WHAT IS EXPECTED: Instruction for the listing below: copy exactly, and only, the lines from the one holding "f_number: 2.2" through its last line, omitting any picture.

# # # # #

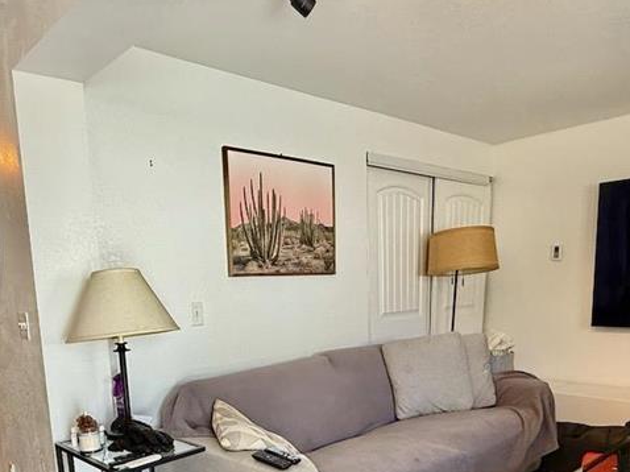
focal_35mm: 30
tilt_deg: -8.8
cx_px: 293
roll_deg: +3.0
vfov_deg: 44.5
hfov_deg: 59.9
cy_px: 376
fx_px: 546
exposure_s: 1/120
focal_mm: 2.22
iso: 200
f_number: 2.2
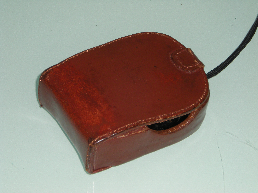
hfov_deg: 17.3
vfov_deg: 13.0
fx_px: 850
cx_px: 129
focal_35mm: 114
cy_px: 96
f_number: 8.5
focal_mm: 18.9
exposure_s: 1/125
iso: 84
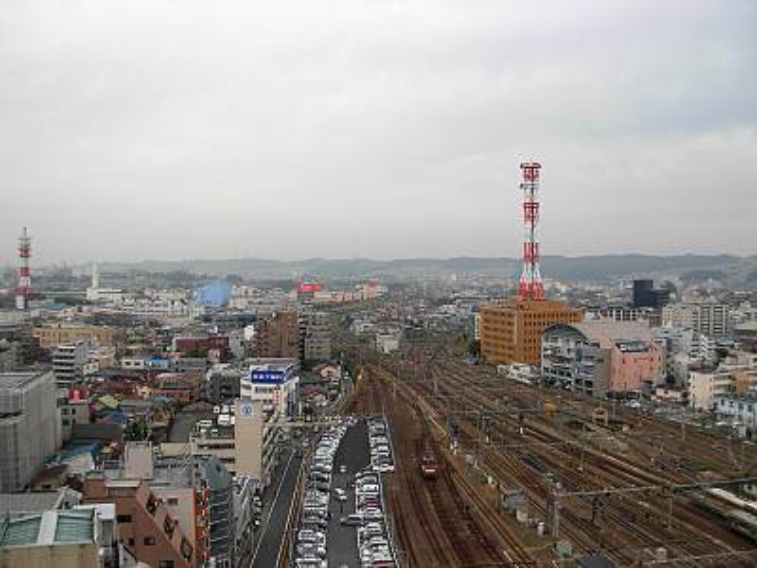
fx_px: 831
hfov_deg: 49.0
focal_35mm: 38
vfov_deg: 37.7
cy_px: 284
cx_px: 378
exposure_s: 1/558
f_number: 2.9
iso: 79
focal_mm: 6.3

# # # # #

RESPONSE BELOW:
f_number: 2.2
hfov_deg: 17.3
vfov_deg: 13.0
fx_px: 850
cx_px: 129
focal_35mm: 114
cy_px: 96
f_number: 8.5
focal_mm: 18.9
exposure_s: 1/125
iso: 84
fx_px: 831
hfov_deg: 49.0
focal_35mm: 38
vfov_deg: 37.7
cy_px: 284
cx_px: 378
exposure_s: 1/558
f_number: 2.9
iso: 79
focal_mm: 6.3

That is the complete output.